BECN's overall mission is to advance everyone's understanding of the needs of at-risk, older adults and the services available to them, and the journey to that goal is well underway. Nearly 50,000 “Quick Reference Cards for Seniors” have been distributed over a five-county area to local businesses, grocery stores, libraries, senior centers, and physicians' practices, and print ads, TV and radio spots around the five-county region are increasing the public's awareness of the many available services.
Additionally, efforts to better educate those who work directly with at-risk older patients in health care settings are underway. Twenty BECN members, including health clinics and hospitals, have met and expressed interest in sharing one another's training opportunities. Noted Mark LeMaire, Director of Life: Act 2 and BECN, “We had a productive, informative discussion and gathered valuable information about the current landscape of geriatric education within the medical community….and have taken an important step to identify gaps and potential collaboration opportunities.”
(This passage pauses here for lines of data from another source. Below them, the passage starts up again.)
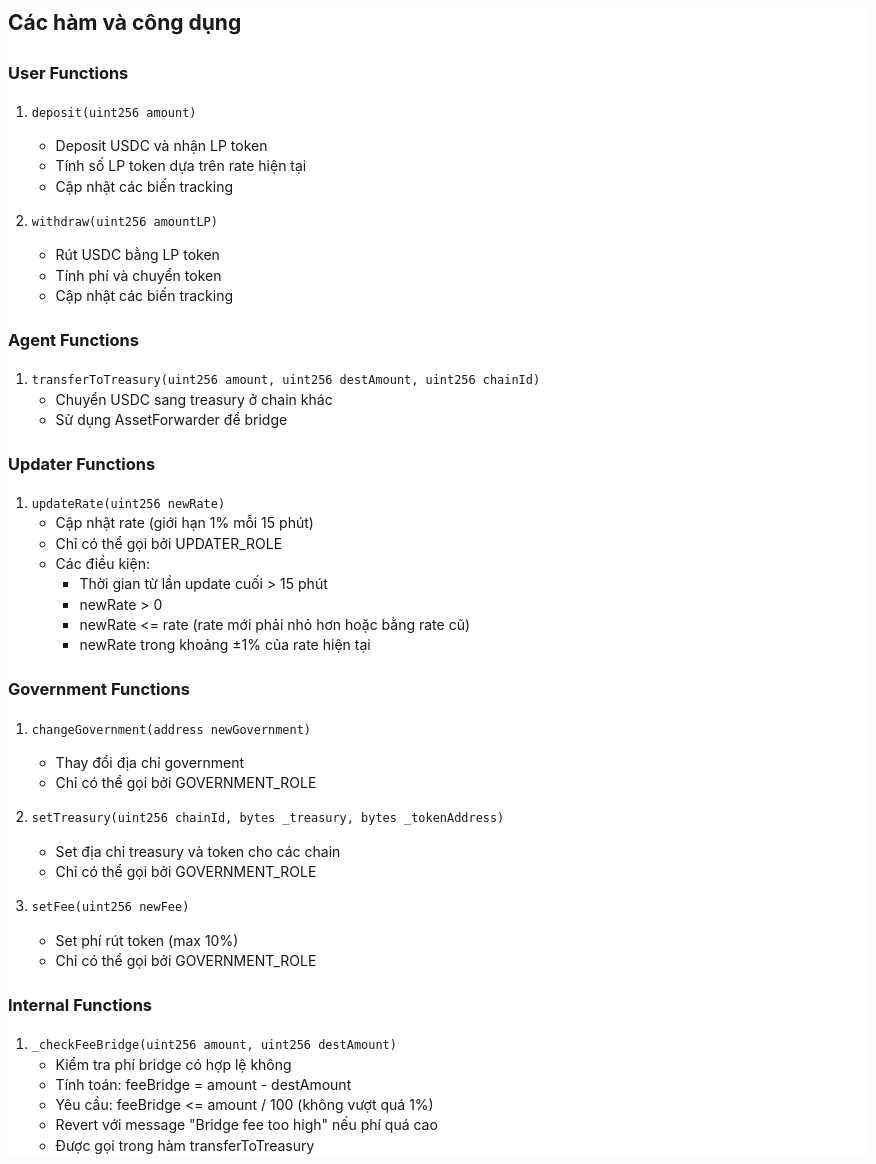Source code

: ## Các hàm và công dụng

### User Functions

1. `deposit(uint256 amount)`

    - Deposit USDC và nhận LP token
    - Tính số LP token dựa trên rate hiện tại
    - Cập nhật các biến tracking

2. `withdraw(uint256 amountLP)`
    - Rút USDC bằng LP token
    - Tính phí và chuyển token
    - Cập nhật các biến tracking

### Agent Functions

1. `transferToTreasury(uint256 amount, uint256 destAmount, uint256 chainId)`
    - Chuyển USDC sang treasury ở chain khác
    - Sử dụng AssetForwarder để bridge

### Updater Functions

1. `updateRate(uint256 newRate)`
    - Cập nhật rate (giới hạn 1% mỗi 15 phút)
    - Chỉ có thể gọi bởi UPDATER_ROLE
    - Các điều kiện:
        - Thời gian từ lần update cuối > 15 phút
        - newRate > 0
        - newRate <= rate (rate mới phải nhỏ hơn hoặc bằng rate cũ)
        - newRate trong khoảng ±1% của rate hiện tại

### Government Functions

1. `changeGovernment(address newGovernment)`

    - Thay đổi địa chỉ government
    - Chỉ có thể gọi bởi GOVERNMENT_ROLE

2. `setTreasury(uint256 chainId, bytes _treasury, bytes _tokenAddress)`

    - Set địa chỉ treasury và token cho các chain
    - Chỉ có thể gọi bởi GOVERNMENT_ROLE

3. `setFee(uint256 newFee)`
    - Set phí rút token (max 10%)
    - Chỉ có thể gọi bởi GOVERNMENT_ROLE

### Internal Functions

1. `_checkFeeBridge(uint256 amount, uint256 destAmount)`
    - Kiểm tra phí bridge có hợp lệ không
    - Tính toán: feeBridge = amount - destAmount
    - Yêu cầu: feeBridge <= amount / 100 (không vượt quá 1%)
    - Revert với message "Bridge fee too high" nếu phí quá cao
    - Được gọi trong hàm transferToTreasury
All parties benefit in a successful partnership. In its first year, Jacksonville's Advocacy and Transitional Care Management Program has assisted over 400 older at-risk adults. Ninety three per cent of those patients said they were connected to services they would not have received without the Elder Advocate. The hospitals involved in the partnership are reaping benefits in so many ways: Fewer patients stays are being extended and although readmission rates have fluctuated from month to month due to chronic illnesses of this at-risk population, preliminary monthly data has shown approximately 85% of patients assisted by the Elder Care Advocate did not return to the hospital within 30 days, enough so that the hospitals are already seeing the community benefit, as well as possible savings and are planning to pick up the cost of the elder advocate program themselves. Hospital staff are becoming more knowledgeable about the unique needs of their at-risk older adult patients. Community-based service providers benefit, too. Early contact from the Elder Care Advocates often gives an agency an opportunity to more effectively plan and direct valuable resources. Giving an example, LeMaire explains, “Sometimes the community organizations are not even aware of a hospitalization, so we are able to see to it that meals, for example, are not delivered needlessly, thus saving on resources until the elder returns home.”
It is through the stories of the most vulnerable seniors themselves that the value of community partnering becomes truly tangible. LeMaire described one situation in Jacksonville, where an older hospital patient about to be discharged was facing seemingly insurmountable challenges: a limited income, more exhausting chemotherapy treatments and parenting responsibilities for a grandchild. But through the hospital's new strategy—the Elder Care Advocate and a team of volunteers— the patient was efficiently connected to state and community services that would provide food stamps, home-delivered meals, personal care and even babysitting assistance. Additionally, the patient and grandchild were referred to the 'Be A Santa To A Senior' program and adopted' by a local church that provided food and gifts for the holidays. “This,” concluded LeMaire, “is definitely community collaboration between health and community services.”